2At this point, instead of the two following sentences, Dft reads: “which I would recommend to your use. One thing you may be assured of which is that it will not do harm.”

3Instead of the passage beginning “I cannot help flattering myself” and ending at this point, Dft reads: “I do not doubt but in the end the Commotions will prove Salutary to the state at large by <controuling> Luxery and extravagance,” &.

4Preceding eleven words not in Dft.

5Dft adds “and Debts.”

6Dft reads: “the cry of the people.”

7Dft has the following paragraph at this point, omitted in RC: “The disturbances which have taken place have roused from their Lethargy the Supine and the Indolent animated the Brave and taught wisdom to our Rulers.”

8This paragraph in Dft reads as follows: “You will see by the papers I send that [a party] of Vollunteers from Boston commanded by Col. Hitchburn with Mr. Jackson whom you remember to have seen in France and Mr. Higgenson formerly a Member of Congress Let Cols. went out in persuit of Shattucks and his party whom with two other leaders they took after some resistance in which Shattucks was wounded in his knee with a broad Sword.

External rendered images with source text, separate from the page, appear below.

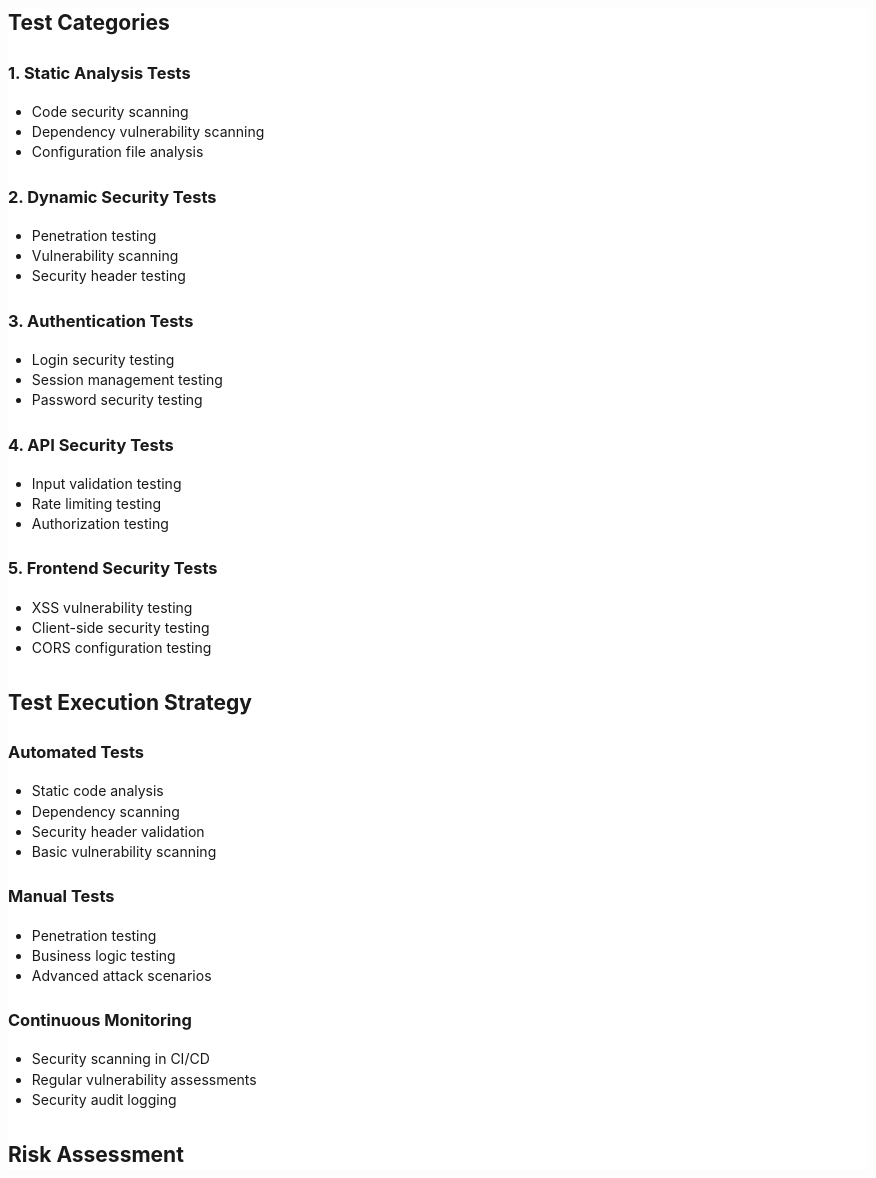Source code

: ## Test Categories

### 1. Static Analysis Tests
- Code security scanning
- Dependency vulnerability scanning
- Configuration file analysis

### 2. Dynamic Security Tests
- Penetration testing
- Vulnerability scanning
- Security header testing

### 3. Authentication Tests
- Login security testing
- Session management testing
- Password security testing

### 4. API Security Tests
- Input validation testing
- Rate limiting testing
- Authorization testing

### 5. Frontend Security Tests
- XSS vulnerability testing
- Client-side security testing
- CORS configuration testing

## Test Execution Strategy

### Automated Tests
- Static code analysis
- Dependency scanning
- Security header validation
- Basic vulnerability scanning

### Manual Tests
- Penetration testing
- Business logic testing
- Advanced attack scenarios

### Continuous Monitoring
- Security scanning in CI/CD
- Regular vulnerability assessments
- Security audit logging

## Risk Assessment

The other two submitted without resistance‥‥ It is not unlikely that some examples must be made before the riots will be totally quelled and peace and good order restored.” (The omitted sentence in this passage repeats, with slight variation in phraseology, the statement about the Act of the General Court laying a duty of 15 per cent. on British goods.)

9Dft ends at this point with the following deletion and complimentary close: “<but I have such a Number of Correspondents in America, all of whom think> Believe me dear Sir with the highest esteem Your &c &c A Adams.”